Am Samstag, 25. Oktober 2008 15:57 schrieb Glurk:
I'm using WinHugs - do you get them to work in some other environment ?
Did you give a type signature for these? Then you would of course have to include the context Eq b, since (==) is
used.
If you don't give any type signatures, all above versions should work in all environments, otherwise it would be a serious bug.
OK, now I'm getting somwhere ! :)
I tried it with GHCi, and it works ! ...but only after disabling the monomorphism restriction !
Oh yes, the dreaded MR I forgot.
It offered another alternative, which was to give a type definition.
So, I tried :-
matches :: Eq a => a -> [a] -> [a] matches = filter . (==)
hm :: Eq a => a -> [a] -> Int hm = (length .) . matches
in Hugs, and that also worked :)
I'm still struggling to come to grips with how it is actually working... I was thinking that this pointfree style was to make things simpler, more readable and understandable...but now I'm not so sure !
Sometimes pointfree style is clearer and more readable, sometimes it makes things obscure. Get some experience writing both, pointfree and pointful versions, to develop a feeling when to write pointfree and when not (and when to use mixed style, e.g. "hm x = length . matches x" might be clearer).
If it's not a simple case (f.g.h etc) I might just stick with putting the parameter names in. At this point, brackets and multiple dots like this don't really make things clearer to me (Not to mention John's post below, with 3 consecutive dots ! I'm really having trouble with that one !). Of course, a lot of this is due to my lack of understanding - I'll keep experimenting and trying to learn :)
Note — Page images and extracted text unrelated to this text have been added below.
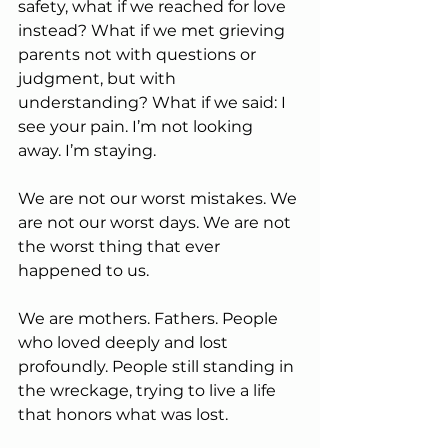
safety, what if we reached for love 
instead? What if we met grieving 
parents not with questions or 
judgment, but with 
understanding? What if we said: I 
see your pain. I’m not looking 
away. I’m staying.
We are not our worst mistakes. We 
are not our worst days. We are not 
the worst thing that ever 
happened to us.
We are mothers. Fathers. People 
who loved deeply and lost 
profoundly. People still standing in 
the wreckage, trying to live a life 
that honors what was lost.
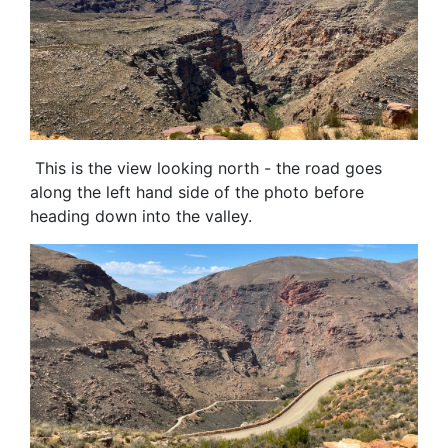
This is the view looking north - the road goes
along the left hand side of the photo before
heading down into the valley.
In general though, do people find this style clearer ? I'd be interested to know what other people prefer.
Thanks for all the help :)
If you compose single-argument functions, the pointfree composition = f . g . h seems clearer than composition x = f . g . h $ x , a case like howMany, howMany = (length .) . matches is sufficiently clear either way (less if written ((.) . (.)) length matches), but beyond that supplying arguments is desirable. Would you prefer to read composition = ((.) . (.) . (.) . (.) . (.)) func thing composition = ((((func .) .) .) .) . thing composition a b c d = func . thing a b c d or composition a b c d e = func $ thing a b c d e ? IMO, the last two are okay, the first is baaad, the second bad unless in special circumstances.